ステージの優勝は、下りもしっかり逃げ切ったキンタナ。ベルナルは4分48秒遅れでゴールし、メイン集団はそこから30秒遅れとなり、まさにコロンビアにとっては二重の喜びとなった日。フランスにとっても、アラフィリップの総合優勝までの道のりがまた1日短縮され、バルデが山岳賞を獲得と盛り上がるステージとなった。

これでマイヨジョーヌのアラフィリップは変わらないものの、総合2位には1分30秒差でベルナルがゲラント・トーマスを追い越して浮上、キンタナはランダを抜いて7位にジャンプアップと、アシストが総合でエースを追い抜くちょっと面白い展開になって来た。

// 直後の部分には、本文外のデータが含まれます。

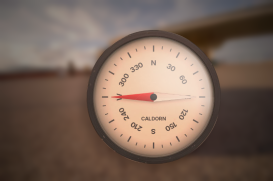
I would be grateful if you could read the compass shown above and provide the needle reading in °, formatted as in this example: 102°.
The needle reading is 270°
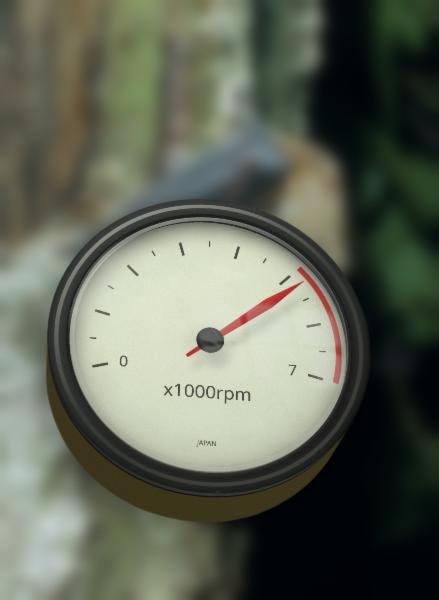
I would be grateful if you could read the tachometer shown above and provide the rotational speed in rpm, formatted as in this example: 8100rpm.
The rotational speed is 5250rpm
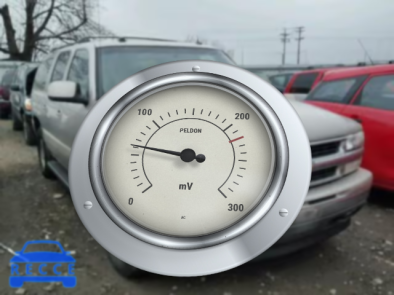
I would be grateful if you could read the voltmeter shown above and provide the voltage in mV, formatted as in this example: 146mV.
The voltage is 60mV
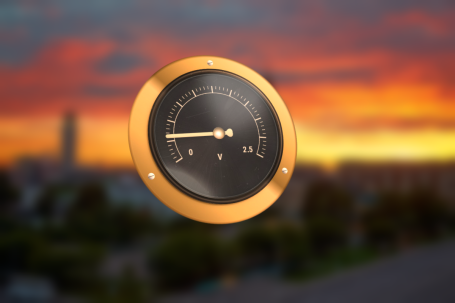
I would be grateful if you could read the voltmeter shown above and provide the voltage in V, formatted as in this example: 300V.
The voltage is 0.3V
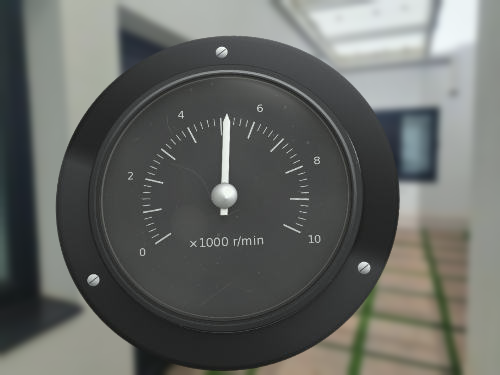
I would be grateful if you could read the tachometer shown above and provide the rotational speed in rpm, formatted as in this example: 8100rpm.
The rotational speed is 5200rpm
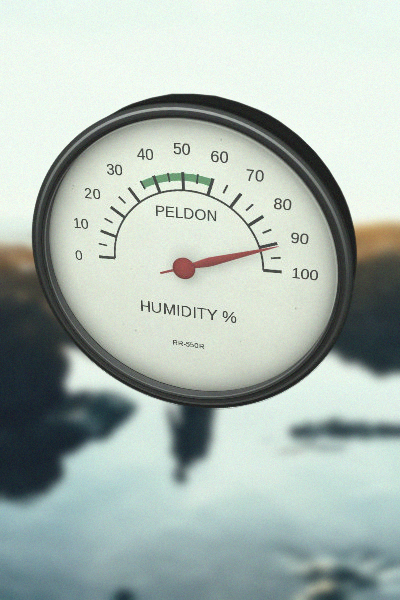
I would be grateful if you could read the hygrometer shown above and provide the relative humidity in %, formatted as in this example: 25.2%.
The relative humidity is 90%
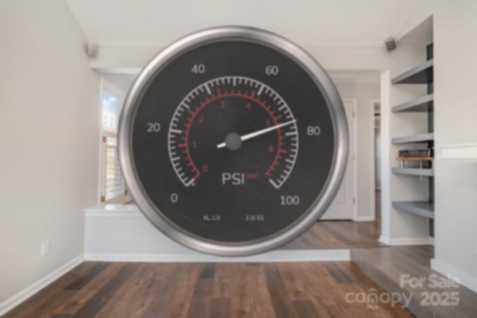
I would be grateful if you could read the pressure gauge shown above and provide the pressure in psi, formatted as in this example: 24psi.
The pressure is 76psi
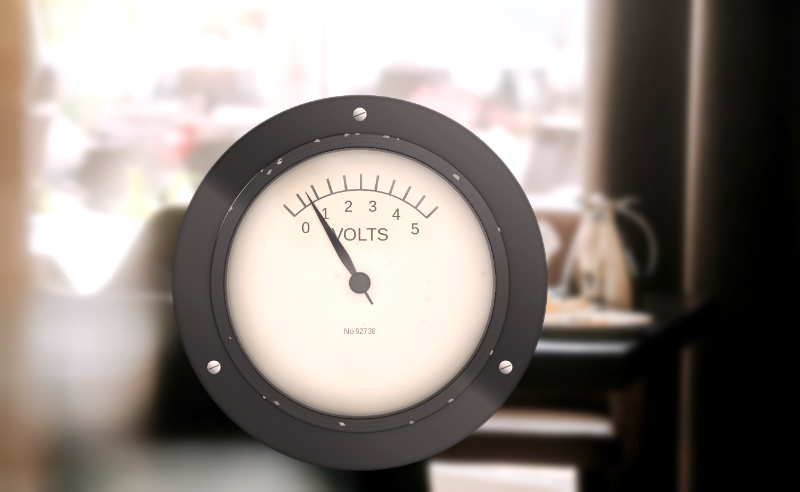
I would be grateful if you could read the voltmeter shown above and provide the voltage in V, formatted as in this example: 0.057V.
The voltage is 0.75V
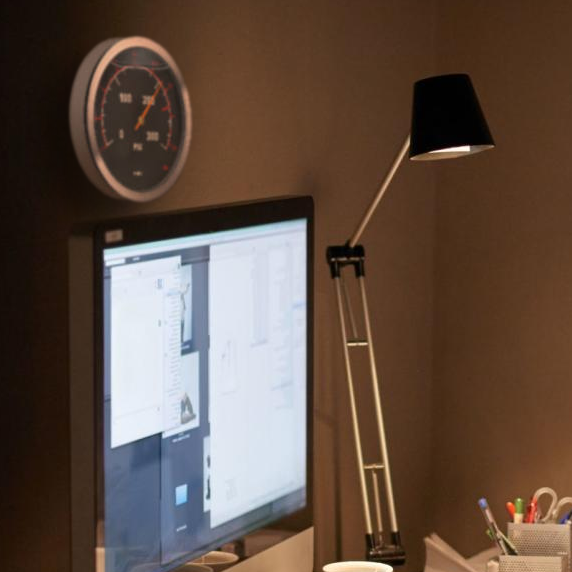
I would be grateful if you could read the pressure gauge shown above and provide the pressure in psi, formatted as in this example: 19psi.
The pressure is 200psi
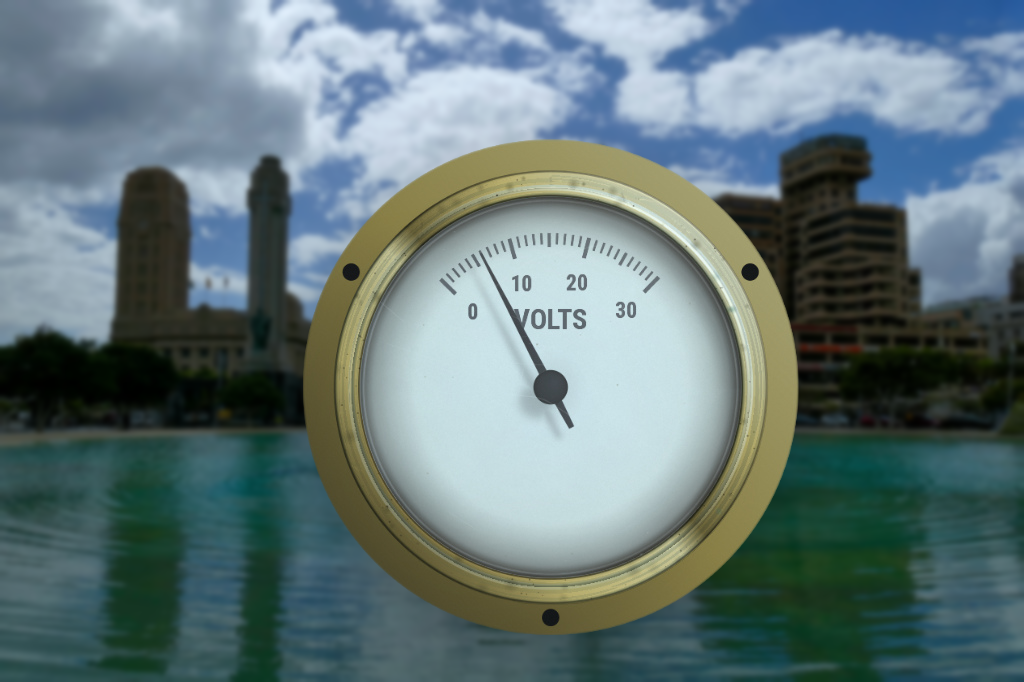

特にベルナルは、トーマスの状況によっては代理エースになるかもしれず、アラフィリップにとっては厄介な存在になって来た。

今日の第19ステージもハードで、合計で5つの山岳をこなし、最後は1級山岳ティーニュ峠を登りきってから2kmの平坦コースを走ってのほぼ頂上ゴール。エース同士の勝負は小集団のスプリントになるかもしれないが、遅れた選手は挽回が難しい、脱落の罠が待ち受けるレイアウトだ。今回は下りで追いついたアラフィリップにとっては試練の1日になるのは確実だ。